I got wind of the fact that a 2012 Paralympian needed urgent support. The case centred around the fact that allegations had been made that he had been bullied by his coach and his head coach. The NGB had conducted an internal investigation and decided there was no case to answer. The impact on the athlete was severe; he had been detained under the Mental Health Act so his family, not knowing who to approach, reached out to a number of organisations who they thought could help. The BAC was ultimately one of these organisations and we did help.

I started doing my preparatory work to see who I could look to for help. The main challenge was that the athlete was 23 at the time and the NSPCC Child Protection in Sport Unit couldn’t help. The Activity Alliance had no guidance on protection of adults at risk. Eventually my research led me to the door of Jenny Price, the then CEO of Sport England. She had discovered what I already knew – that there was no framework to offer guidance for adults at risk in sport. To this day this still shocks me that that was only 10 years ago. To her credit she immediately released startup funding to the Ann Craft Trust: Safeguarding Adults at Risk to design and implement a framework which is now embedded in the code of governance for sport.

I had the privilege of leading an organisation with 1,500 members across 40 sports. These were young people in prime condition and the very best in their sport in the UK if not the world. They never realised that in the broader sense they were all vulnerable adults too because of the ‘high-performance bubble’ they lived in, which was great – until it wasn’t. The investigations into cycling, rowing, canoeing, swimming, gymnastics etc. proved that and it was a salutary lesson in life to me and showed the value of being a member of a collective body.

Image layout annotations
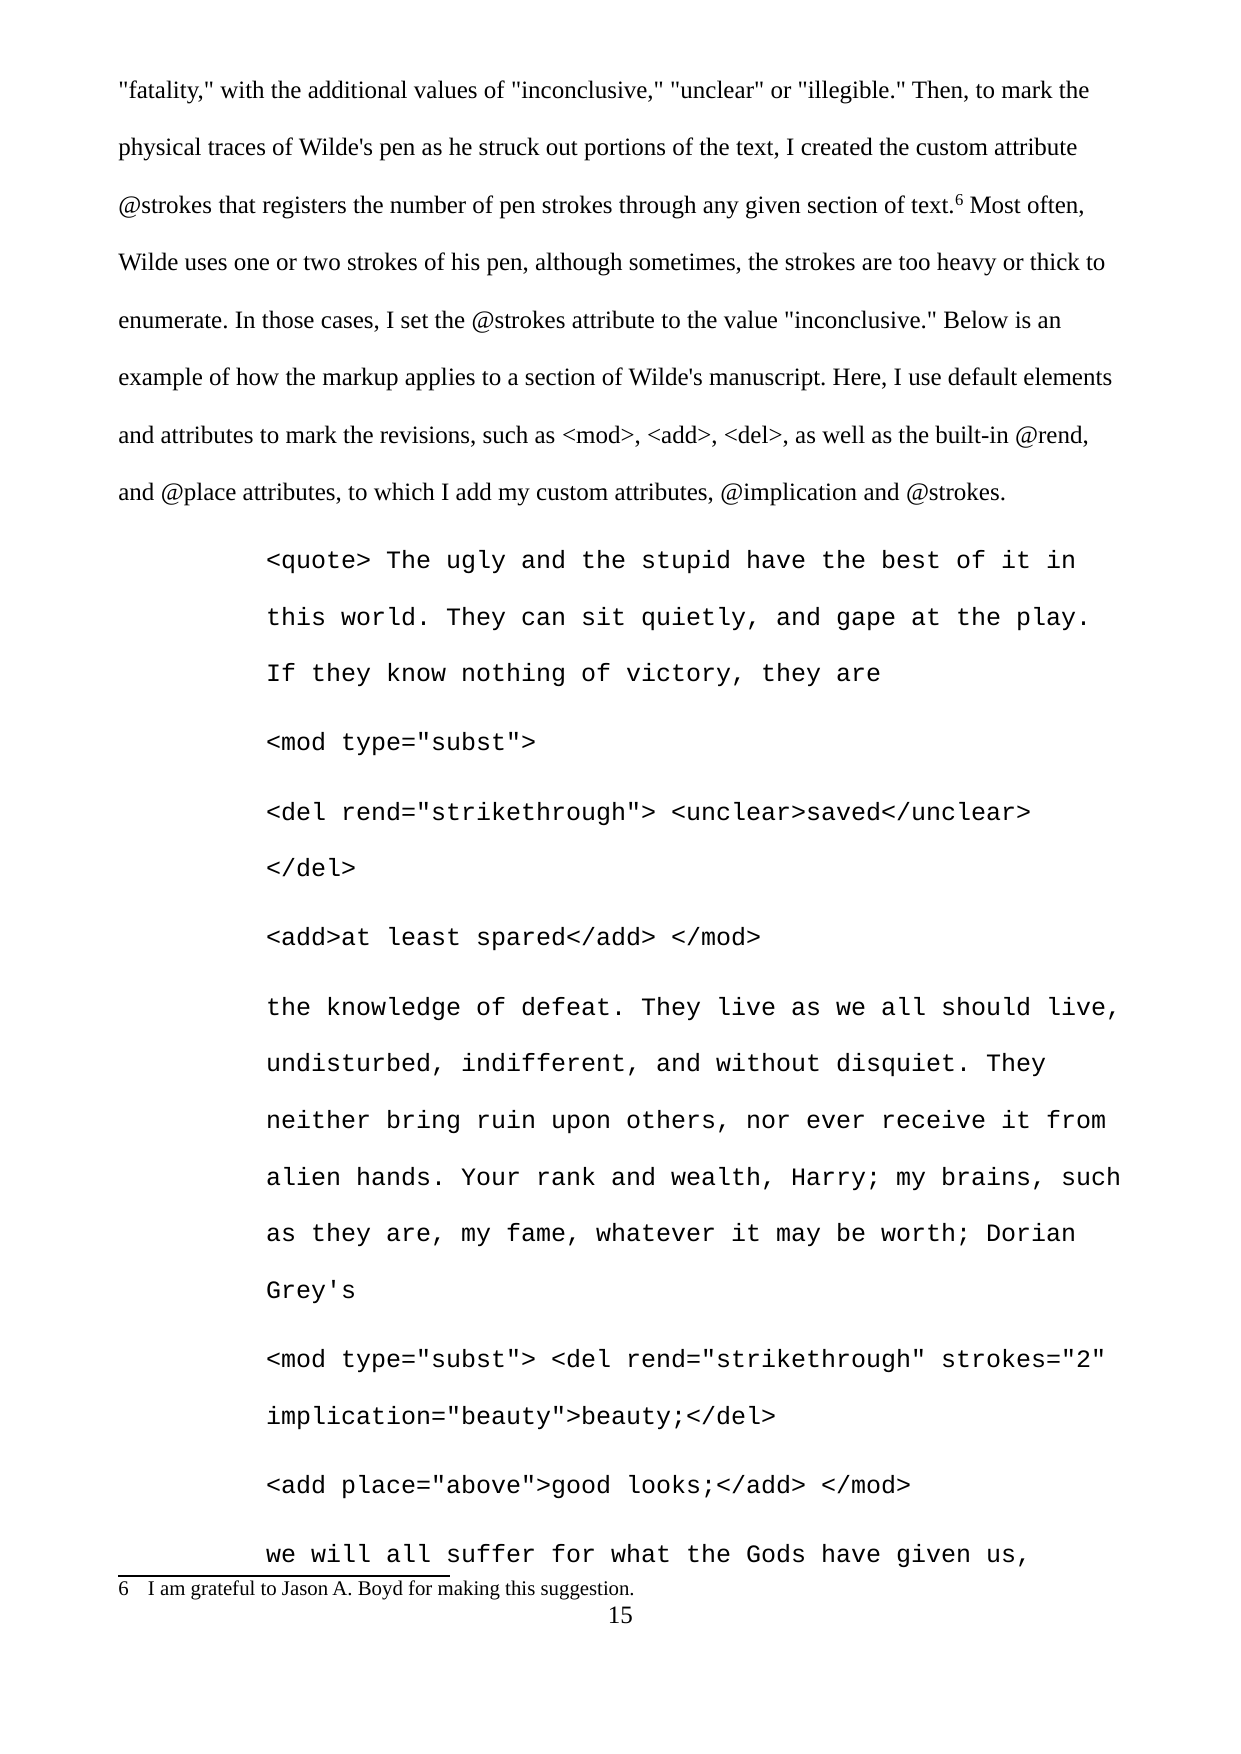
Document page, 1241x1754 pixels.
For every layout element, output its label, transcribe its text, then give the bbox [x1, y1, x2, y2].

text <quote> The ugly and the stupid have the best of it in this world. They can sit quietly, and gape at the play. If they know nothing of victory, they are [266, 547, 1122, 689]
text <add place="above">good looks;</add> </mod> [266, 1472, 1122, 1501]
text <mod type="subst"> <del rend="strikethrough" strokes="2" implication="beauty">beauty;</del> [266, 1347, 1122, 1432]
text <mod type="subst"> [266, 730, 1122, 758]
text <del rend="strikethrough"> <unclear>saved</unclear> </del> [266, 799, 1122, 884]
text we will all suffer for what the Gods have given us, [266, 1542, 1122, 1570]
text the knowledge of defeat. They live as we all should live, undisturbed, indifferent, and without disquiet. They neither bring ruin upon others, nor ever receive it from alien hands. Your rank and wealth, Harry; my brains, such as they are, my fame, whatever it may be worth; Dorian Grey's [266, 994, 1122, 1306]
text I am grateful to Jason A. Boyd for making this suggestion. [118, 1576, 1122, 1600]
text "fatality," with the additional values of "inconclusive," "unclear" or "illegible." Then, to mark the physical traces of Wilde's pen as he struck out portions of the text, I created the custom attribute @strokes that registers the number of pen strokes through any given section of text. Most often, Wilde uses one or two strokes of his pen, although sometimes, the strokes are too heavy or thick to enumerate. In those cases, I set the @strokes attribute to the value "inconclusive." Below is an example of how the markup applies to a section of Wilde's manuscript. Here, I use default elements and attributes to mark the revisions, such as <mod>, <add>, <del>, as well as the built-in @rend, and @place attributes, to which I add my custom attributes, @implication and @strokes. [118, 75, 1122, 506]
text <add>at least spared</add> </mod> [266, 925, 1122, 953]
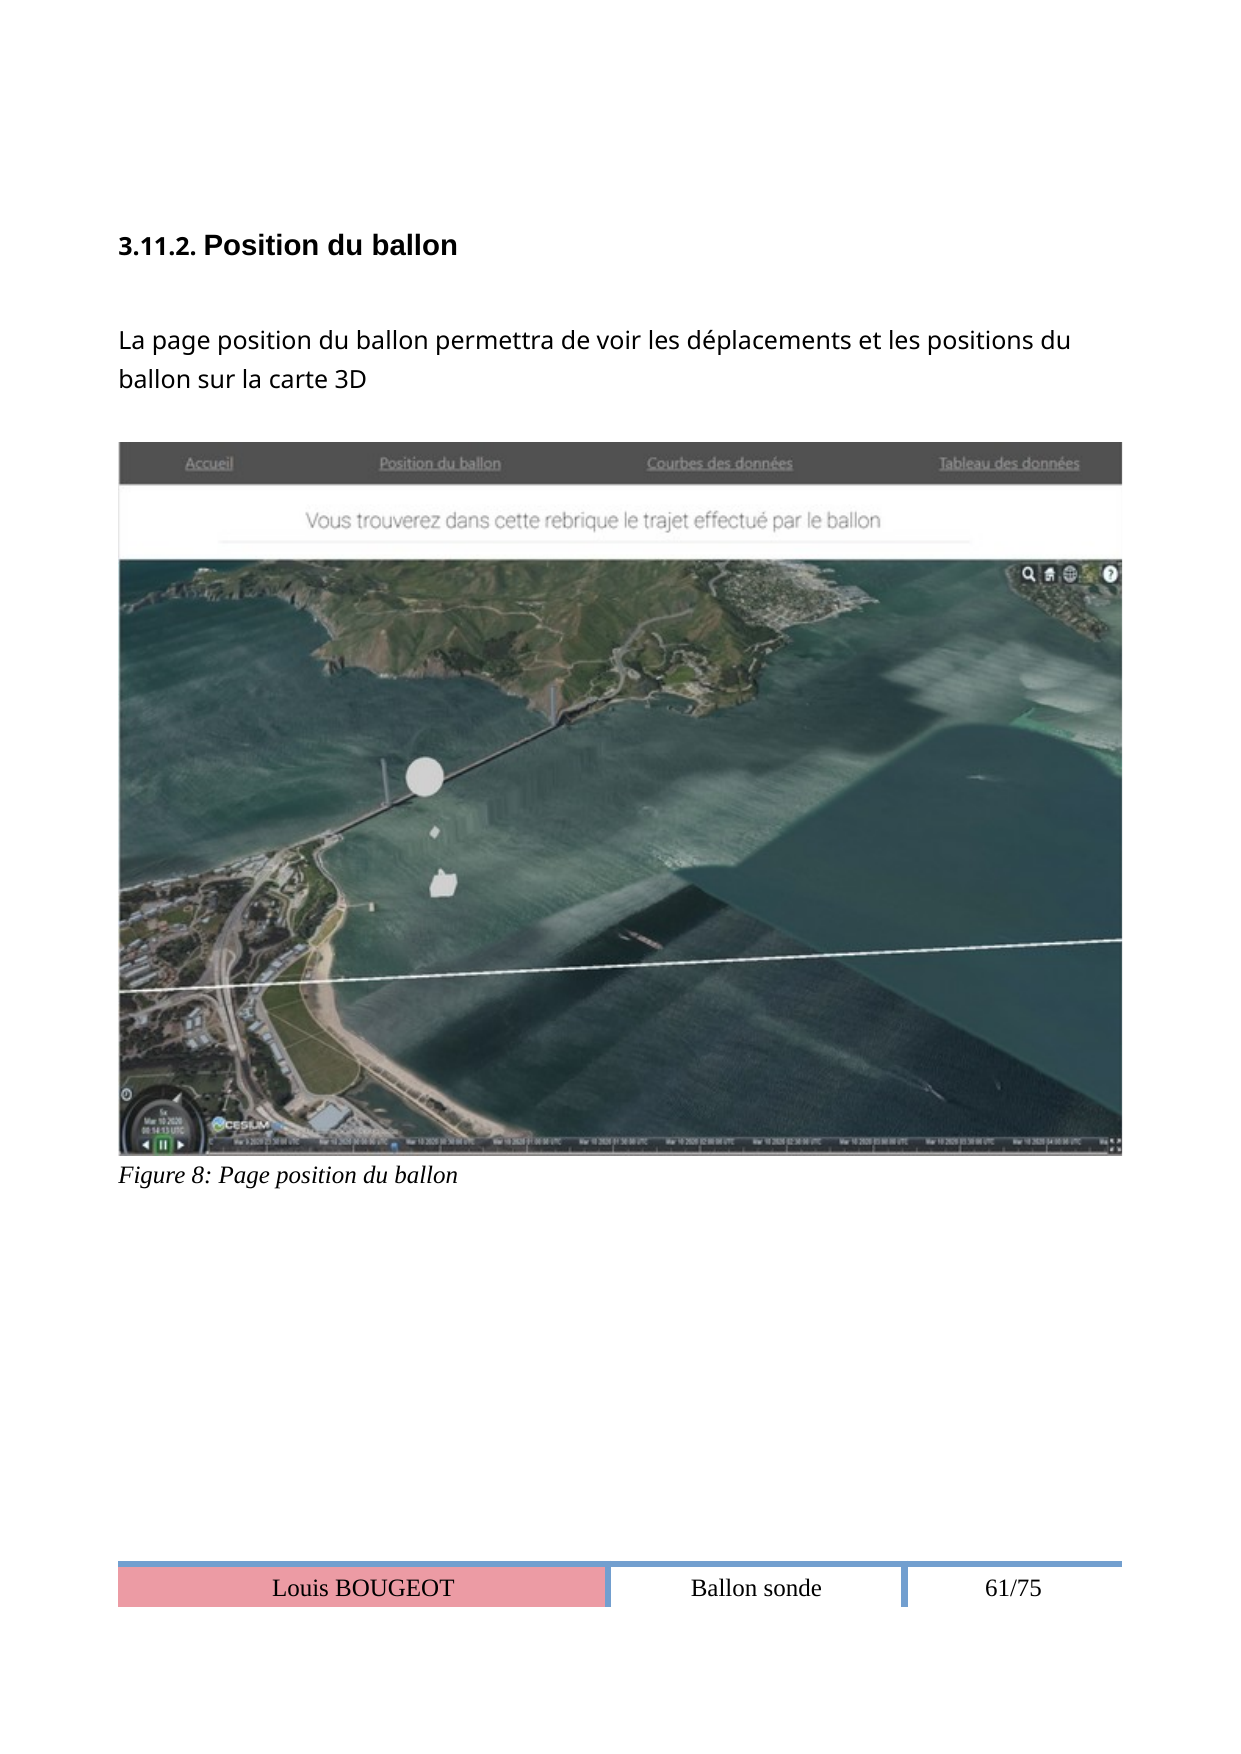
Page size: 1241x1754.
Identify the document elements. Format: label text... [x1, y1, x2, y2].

text La page position du ballon permettra de voir les déplacements et les positions du ballon sur la carte 3D [118, 323, 1122, 396]
subtitle Position du ballon [118, 228, 1122, 263]
text Figure 8: Page position du ballon [118, 443, 1169, 1189]
picture [118, 442, 1123, 1156]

(Given instruction)
Continue the account of safeguarding adult athletes in sport from the point where it stops.

(Response below)
It is perhaps appropriate that my first commitment in working with the Ann Craft Trust is opening up their programme of events for the week and that I will be working with Kimberley Walsh the Safeguarding Adults in Sport Manager who was a high-performance canoeist. I will be running a one-hour workshop on one of my favourite subjects ‘Take and Give Care’, asking the attendees ‘Who’s looking after the people looking after the people?’ It seems that attendance has been very much in demand. The initial capacity was set at 25 people and that filled in a week. So, the Ann Craft Trust
re-opened the workshop and it was closed at 50 people in just under a day!

The sport and activity sector, whilst often seeing itself as unique, is in fact a reflection of broader society operating under various systems e.g. health, education and legal and all have their inherent strengths and weaknesses – strengths and weaknesses as defined by the people who work in each sector. So ‘take and give care’ and the question of ‘Who’s looking after the people looking after the people?’ is equally applicable and its good for me to look at other systems and see what I can learn and share.

So, I’m really looking forward to running a half-day ‘Take and Give Care’ workshop for the charity Versus Arthritis https://www.versusarthritis.org/ for the staff who are on the frontline working with people who live with an arthritic condition. As a man who has had two hip replacements as a result of osteoarthritis following a lifetime as a (journeyman) sportsman it feels appropriate that I have the opportunity to do this work.      

This is just the beginning, I am sure. So watch this space!